= Baleine, Nova Scotia =

Community in Nova Scotia, Canada

Baleine (/beɪˈliːn/ bay-LEEN) (formerly Port aux Baleines) is a community in the Canadian province of Nova Scotia, located in the Cape Breton Regional Municipality on Cape Breton Island. The community is perhaps best known as the landing site for pilot Beryl Markham's record flight across the Atlantic Ocean.

== History ==
Sir Robert Gordon of Lochinvar was one of the first to set out to establish Scottish colonies in America. On 8 November 1621 he obtained a royal charter of what was called the barony of Galloway in Nova Scotia, and in 1625 he published a tract on the subject. "Encouragements for such as shall have intention to bee Vndertakers in the new plantation...By mee Lochinvar...Edinburgh, 1625".

Meanwhile, William Alexander, 1st Earl of Stirling, established the first incarnation of "New Scotland" at Port Royal.

During the Anglo-French War (1627–1629), in the time of Charles I, by 1629 the Kirkes had taken Quebec City. On 1 July 1629, seventy Scots, led by James Stewart, 4th Lord Ochiltree, landed at Baleine on Cape Breton Island, probably encouraged by Sir Robert Gordon of Lochinar. Ochiltree arrived at Baleine with Brownists and built Fort Rosemar. It was a military colony, that owed its origins to the exigencies of war, and not a permanent agricultural settlement. Ochiltree's primary objective was to erect a military post to assert King Charles's claims, and by extension the rights of the Merchant Adventures to Canada, in a crucial theatre that linked the St. Lawrence with Nova Scotia. Ochiltree's party carried a good supply of guns, ammunition, and heavy artillery.
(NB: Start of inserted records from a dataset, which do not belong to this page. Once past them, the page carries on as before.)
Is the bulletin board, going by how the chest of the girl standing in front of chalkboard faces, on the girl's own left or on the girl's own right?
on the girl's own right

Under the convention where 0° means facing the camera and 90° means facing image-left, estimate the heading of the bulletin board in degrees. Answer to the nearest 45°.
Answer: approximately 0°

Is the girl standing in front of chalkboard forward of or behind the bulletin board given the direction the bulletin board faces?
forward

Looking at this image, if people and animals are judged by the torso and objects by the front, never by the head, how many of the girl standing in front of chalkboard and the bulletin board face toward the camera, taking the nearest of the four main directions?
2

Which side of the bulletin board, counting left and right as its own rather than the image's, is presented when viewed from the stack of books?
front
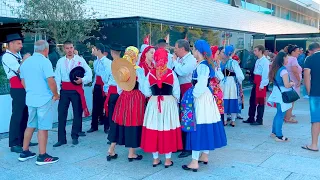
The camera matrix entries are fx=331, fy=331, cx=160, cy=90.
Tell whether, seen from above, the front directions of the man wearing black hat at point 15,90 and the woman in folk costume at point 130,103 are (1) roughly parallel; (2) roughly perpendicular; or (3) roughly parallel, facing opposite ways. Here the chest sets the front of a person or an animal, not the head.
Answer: roughly perpendicular

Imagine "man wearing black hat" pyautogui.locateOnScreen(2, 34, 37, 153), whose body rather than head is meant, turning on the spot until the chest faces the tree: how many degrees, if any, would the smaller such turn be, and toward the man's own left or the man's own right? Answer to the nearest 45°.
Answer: approximately 135° to the man's own left

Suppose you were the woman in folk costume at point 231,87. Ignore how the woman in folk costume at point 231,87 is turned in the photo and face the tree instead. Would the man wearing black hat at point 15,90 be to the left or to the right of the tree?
left

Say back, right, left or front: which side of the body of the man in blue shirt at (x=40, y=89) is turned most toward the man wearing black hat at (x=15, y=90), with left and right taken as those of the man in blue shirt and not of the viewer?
left

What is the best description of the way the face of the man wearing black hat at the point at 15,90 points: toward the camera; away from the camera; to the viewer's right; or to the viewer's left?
to the viewer's right

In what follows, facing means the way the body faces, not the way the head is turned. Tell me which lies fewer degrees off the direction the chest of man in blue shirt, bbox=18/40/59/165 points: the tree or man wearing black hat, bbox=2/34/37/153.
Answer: the tree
One of its first actions was to attack and capture a sixty-ton Portuguese barque which they found at anchor near the site of their proposed settlement. The ship was dismantled and stripped of its cannon, which were then used as additional artillery to guard Fort Rosemar. Ochiltree proceeded to capture French fishing vessels off the shores of Cape Breton.

During this time, while Nova Scotia briefly became a Scottish colony, there were three battles between the Scots and the French: one at Saint John; another at Cap de Sable (present-day Port La Tour); and the other at Baleine. The series of English and Scottish triumphs left only Cape Sable (the present-day Port La Tour) as the only major French holding in North America, but this was not destined to last. The haste of King Charles to make peace with France on the terms most beneficial to him meant that the new North American gains would be bargained away in the Treaty of Saint-Germain-en-Laye of 1632.

=== Siege of Baleine ===

Charles Daniel arrived with 53 men and numerous friendly natives. He captured two shallops manned by fishermen from Rosemar, and imprisoned them. On September 10, 1629 he approached the fort and assured the Scots he was coming in peace. The French then attacked by bombarding the fort with cannon fire from the ships and Daniel conducting a land assault. Daniel was a harsh captor. He ordered Ochiltree and his company to demolish their fort and forced the prisoners to Grand Cibou (present-day Englishtown). There Daniel had Ochiltree and his men construct a new fort, Fort Sainte Anne. Then he sailed the prisoners to France, where Ochiltree was thrown in jail for a month.

=== Naval blockade ===

During the French and Indian War, in the buildup to the Siege of Louisbourg (1758), the British ran a naval blockade of Louisbourg off the coast of Baleine and Scatarie Island. Similarly the French were capturing British ships. Between August 1756 and October 1757, the French captured 39 British ships. The British pursued two French ships off of Scatarie Island: the Arc-en-Ciel (52 guns) and the frigate Concorde. The two ships had crossed the Atlantic together but got separated at the Grand Banks during a storm. The most significant single prize the British captured in 1756 was the Arc-en-Ciel. The ship was captured on 12 June off Scatarie after a long chase and a five-hour gun battle. The warship had on board sixty thousand livres in specie and as many as 200 recruits. The British kept the Arc-en-Ciel in Atlantic waters for the next few years, sailing out of Halifax. It would form part of the fleet the British put together to attack Louisbourg in 1758.

At the same time, the Concorde initially eluded the Royal Navy on two occasions. The ship had 50 passengers made up of troops and stonemasons and 30 thousand livres in coin. On June 10 the Concorde slipped into the protected by on Scatarie Island. When it sailed out, the pursuit began anew. The Concorde headed for Port Dauphin (Englishtown) but eventually unloaded everyone and the money on board to a schooner that could safely make it to Louisbourg.